# Hard Day on the Water



## Scott (May 24, 2004)

After countless hours on the water last Friday... we got about a 150 lb fish, blind strike trolling... on top of "the lumps" on the middle Texas coast...


----------



## marc (May 21, 2004)

There was a good run near the lumps earlier this summer. Glad to see that area producing again. We spent most of the day off tarpon point and had zero luck.


----------



## Scott (May 24, 2004)

marc said:


> There was a good run near the lumps earlier this summer. Glad to see that area producing again.

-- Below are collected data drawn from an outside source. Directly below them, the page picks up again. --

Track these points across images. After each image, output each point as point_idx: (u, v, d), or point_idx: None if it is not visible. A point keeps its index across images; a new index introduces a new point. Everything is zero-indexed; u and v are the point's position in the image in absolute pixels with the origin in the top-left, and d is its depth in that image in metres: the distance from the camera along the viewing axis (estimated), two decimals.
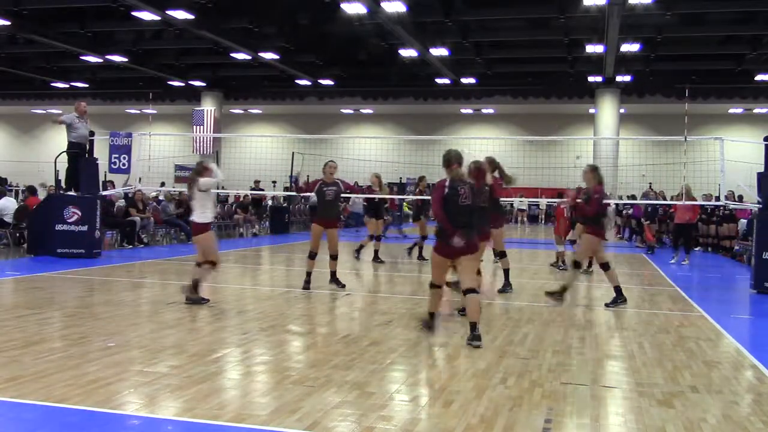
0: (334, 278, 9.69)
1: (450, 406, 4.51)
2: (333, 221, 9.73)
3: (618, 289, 9.06)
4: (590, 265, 12.84)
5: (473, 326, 6.40)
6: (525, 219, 33.99)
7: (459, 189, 6.64)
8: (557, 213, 14.22)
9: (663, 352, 6.33)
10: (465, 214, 6.61)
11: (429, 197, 13.39)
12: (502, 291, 9.81)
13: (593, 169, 9.22)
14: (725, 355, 6.43)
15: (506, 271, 10.06)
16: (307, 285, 9.41)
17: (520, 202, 31.10)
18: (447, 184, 6.68)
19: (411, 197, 16.97)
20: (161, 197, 19.18)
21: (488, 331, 7.18)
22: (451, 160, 6.77)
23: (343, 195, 10.30)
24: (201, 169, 8.29)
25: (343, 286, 9.61)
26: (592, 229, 9.06)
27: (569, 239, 13.45)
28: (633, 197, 25.17)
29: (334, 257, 9.59)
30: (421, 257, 14.04)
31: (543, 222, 34.77)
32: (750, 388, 5.34)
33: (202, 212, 8.21)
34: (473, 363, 5.72)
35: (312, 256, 9.49)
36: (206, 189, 8.24)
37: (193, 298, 8.14)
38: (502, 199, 10.20)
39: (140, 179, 15.75)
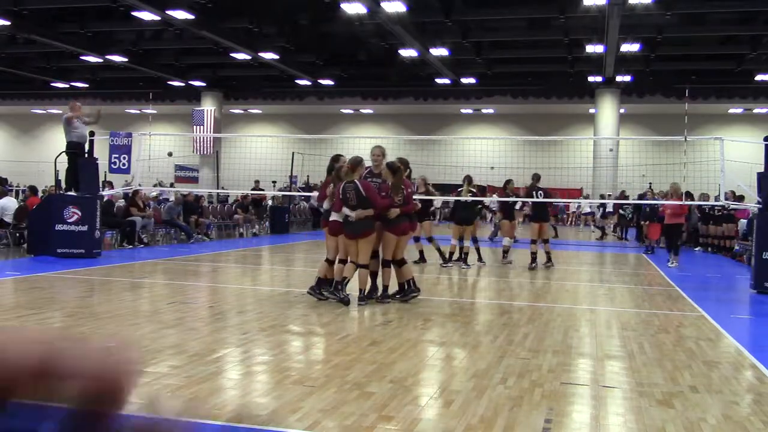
0: (338, 287, 8.57)
1: (450, 406, 4.51)
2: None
3: (402, 285, 8.75)
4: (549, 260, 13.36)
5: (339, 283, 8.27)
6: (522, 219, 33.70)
7: (347, 193, 8.24)
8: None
9: (663, 352, 6.33)
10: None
11: (514, 199, 13.96)
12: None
13: (402, 164, 9.15)
14: (725, 355, 6.43)
15: (384, 288, 8.70)
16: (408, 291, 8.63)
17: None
18: (341, 189, 8.23)
19: (496, 199, 16.84)
20: (170, 198, 19.19)
21: (488, 331, 7.19)
22: (345, 162, 8.39)
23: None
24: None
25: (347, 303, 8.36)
26: (407, 224, 8.85)
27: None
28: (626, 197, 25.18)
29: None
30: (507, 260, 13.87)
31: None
32: (750, 388, 5.34)
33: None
34: (473, 363, 5.72)
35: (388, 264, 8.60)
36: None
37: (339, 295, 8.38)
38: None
39: (159, 182, 15.72)
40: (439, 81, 31.45)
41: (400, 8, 20.19)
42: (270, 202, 24.33)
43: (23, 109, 42.32)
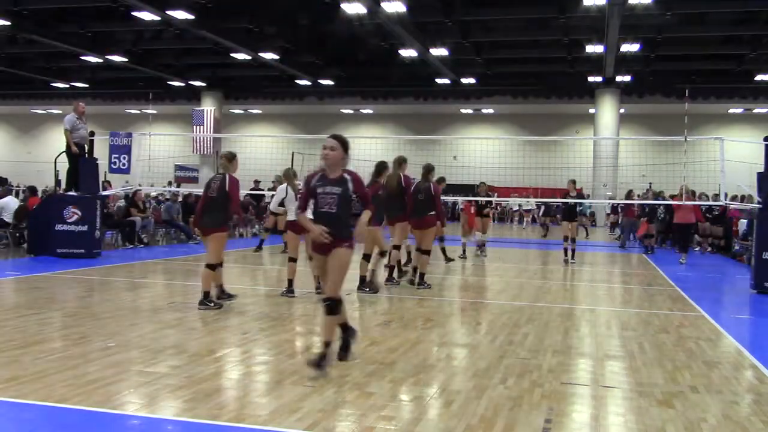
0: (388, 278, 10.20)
1: (450, 406, 4.52)
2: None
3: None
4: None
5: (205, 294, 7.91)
6: (529, 219, 33.22)
7: (211, 183, 8.00)
8: (465, 209, 15.77)
9: (663, 352, 6.33)
10: (211, 205, 7.87)
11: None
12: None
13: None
14: (725, 355, 6.43)
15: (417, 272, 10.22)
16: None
17: (527, 203, 30.89)
18: (210, 179, 8.11)
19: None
20: (167, 197, 19.19)
21: (488, 331, 7.19)
22: (221, 156, 8.25)
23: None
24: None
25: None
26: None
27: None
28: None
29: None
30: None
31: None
32: (750, 388, 5.34)
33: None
34: (473, 363, 5.72)
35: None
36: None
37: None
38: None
39: (172, 182, 15.64)
40: (439, 81, 31.45)
41: (400, 8, 20.18)
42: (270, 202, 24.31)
43: (23, 109, 42.32)
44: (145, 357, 5.58)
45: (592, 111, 32.21)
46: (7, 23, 23.43)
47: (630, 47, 24.30)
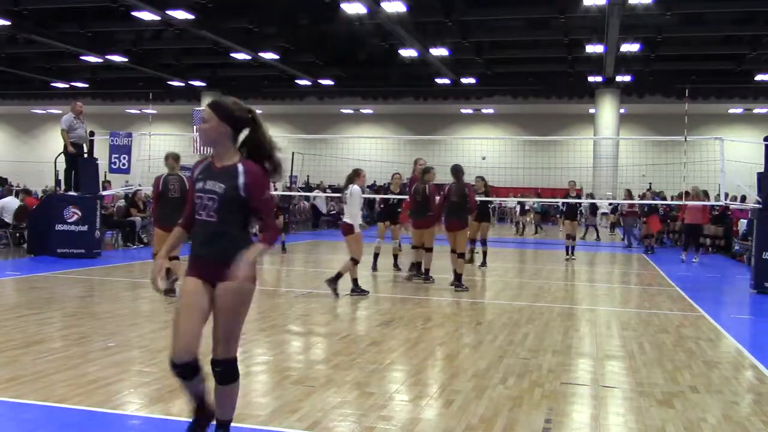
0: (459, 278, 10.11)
1: (450, 406, 4.52)
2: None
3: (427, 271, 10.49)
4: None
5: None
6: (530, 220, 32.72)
7: (170, 184, 8.28)
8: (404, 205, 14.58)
9: (663, 352, 6.33)
10: (175, 205, 7.97)
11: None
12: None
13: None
14: (725, 355, 6.43)
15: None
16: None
17: (533, 203, 30.83)
18: (162, 180, 8.31)
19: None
20: None
21: (488, 331, 7.19)
22: (168, 158, 8.55)
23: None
24: (353, 175, 9.01)
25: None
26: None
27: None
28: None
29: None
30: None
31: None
32: (750, 388, 5.34)
33: (351, 214, 8.92)
34: (473, 363, 5.72)
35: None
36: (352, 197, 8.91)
37: (334, 287, 8.82)
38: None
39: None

We spent most of the day off tarpon point and had zero luck.


Yea, that area northwest of tarpon point is usually pretty reliable but has been pretty hit or miss this fall.


----------



## RockportRobert (Dec 29, 2006)

Great shot!


----------



## TrueblueTexican (Aug 29, 2005)

*Lumpy fishing*

Ya gotta love that spot in a strong SE flow tide, seems to pull a lot of fish in, we hit a big pod of tarpon about ten miles SE of Pass Cavallo coming in late Wednesday afternoon - but it was so snotty that day and we were worn out from pulling red from off rig legs - ordinarily I would have stopped -- water was a little sandy but I estimated over 100 fish - 90#+


----------